Alecensa has been approved in more than 57 countries as of August as an initial (first-line) treatment for ALK-positive advanced NSCLC. The medicine was cleared for marketing by U.S. regulators in November 2017 and by EU health authorities during December 2017. Alecensa also has been approved in major markets – including the United States (December 2015) and European Union (April 2017) – for treating people with advanced ALK-positive NSCLC whose disease has worsened after, or who could not tolerate treatment with, crizotinib.
The highly selective, CNS active, oral drug Alecensa was created at Chugai Kamakura Research Laboratories and is being developed for people with NSCLC whose tumors are identified as ALK-positive.
Tecentriq (atezolizumab) in combination with Avastin as an initial treatment for advanced or metastatic hepatocellular carcinoma (HCC) was granted breakthrough therapy designation in July by U.S. regulators. HCC represents the most common type of liver cancer. Earlier during 2018, Roche started the IMbrave150 (NCT03434379) open-label, multicenter, randomized phase III trial studying the drug combo compared to sorafenib for previously untreated locally advanced, unresectable or metastatic HCC.
The monoclonal antibody Tecentriq is designed to bind with a protein called PD-L1 expressed on tumor cells and tumor-infiltrating immune cells, blocking its interactions with PD-1 and B7.1 receptors. By inhibiting PD-L1, Tecentriq may allow for the activation of T cells. The drug has the potential to be used as a foundational combination partner with cancer immunotherapies, targeted medicines and various chemotherapies across an extensive range of cancers.
Tecentriq is marketed in the United States, European Union, and more than 70 countries for people with previously treated metastatic NSCLC and for certain types of untreated or previously treated metastatic urothelial carcinoma (mUC).
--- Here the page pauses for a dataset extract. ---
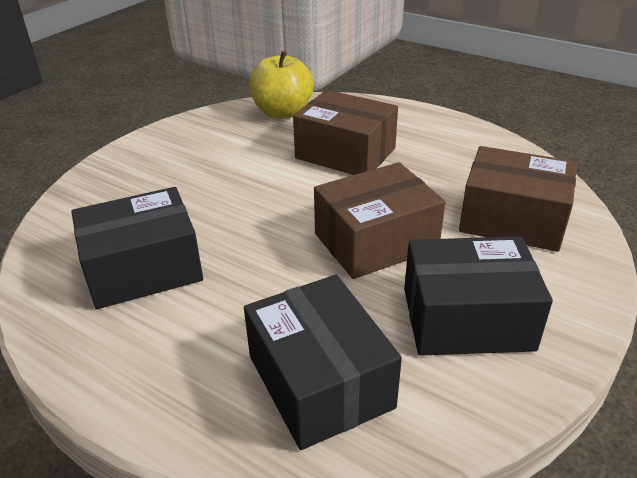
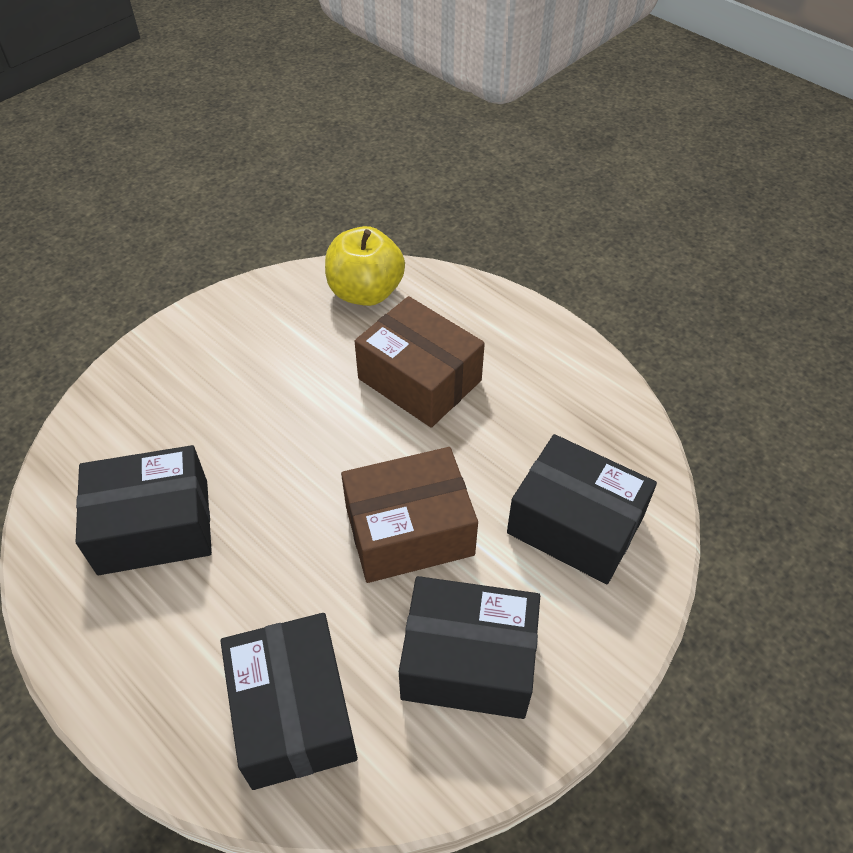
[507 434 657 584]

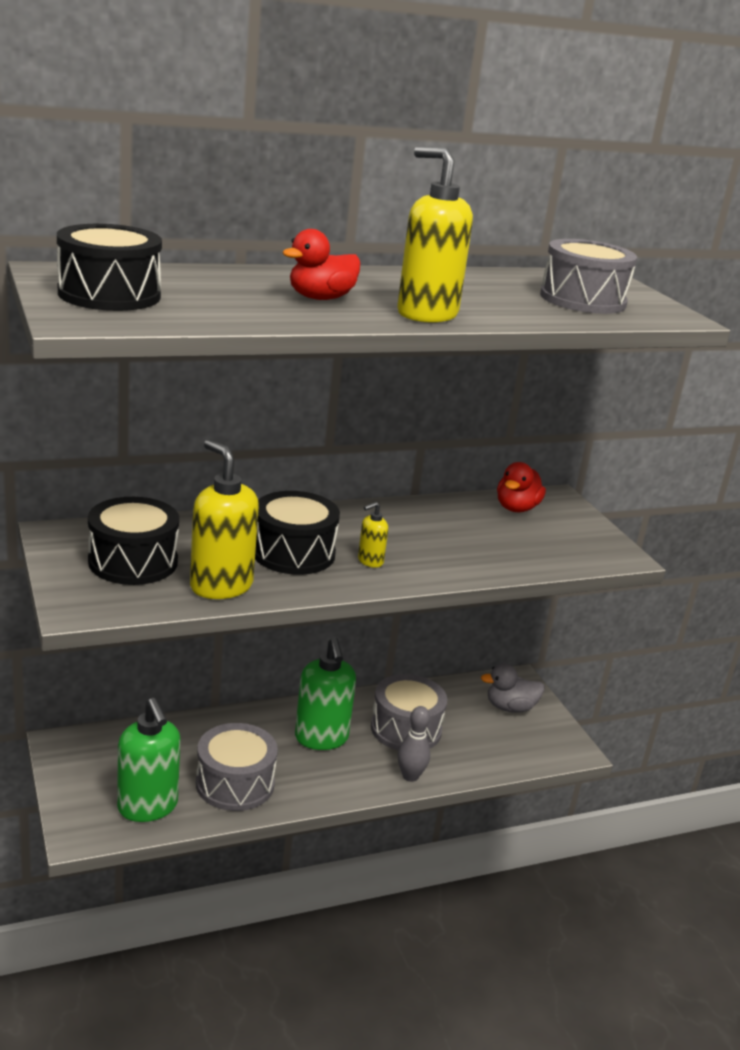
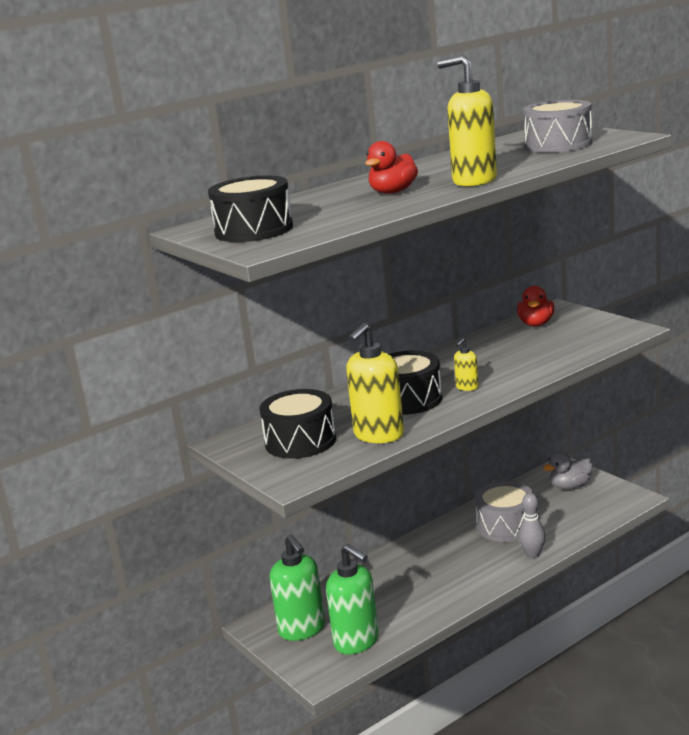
[196 723 278 811] (first image)
[270 535 325 641]
[346 323 404 443]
Avastin is a biologic antibody designed to specifically bind to a protein called VEGF that plays a significant role throughout the lifecycle of the tumor to develop and maintain blood vessels, a process called angiogenesis. Avastin is developed to interfere with the tumor blood supply by directly binding to the VEGF protein to prevent interactions with receptors on blood vessel cells. The tumor blood supply is believed to be critical to a tumor’s ability to grow and spread.
Priority review was granted in June by the FDA for baloxavir marboxil as a single-dose, oral treatment for acute uncomplicated influenza in patients 12 years and older. The first-in-class drug has a novel proposed mechanism of action designed to target the flu virus, including oseltamivir-resistant strains and avian strains (H7N9, H5N1). Roche says unlike other currently available antiviral treatments, baloxavir is the first in a new class of antivirals designed to inhibit the cap-dependent endonuclease protein within the flu virus, which is essential for viral replication.
Baloxavir is also being evaluated in a phase III development program including pediatric and severely ill hospitalized patients with influenza. The new drug candidate was discovered by Shionogi and is being developed worldwide by Roche, Genentech, and Shionogi. Roche maintains global rights to baloxavir excluding Japan and Taiwan, which are retained exclusively by Shionogi. Baloxavir was granted approval in Japan during February 2018 under the brand name Xofluza.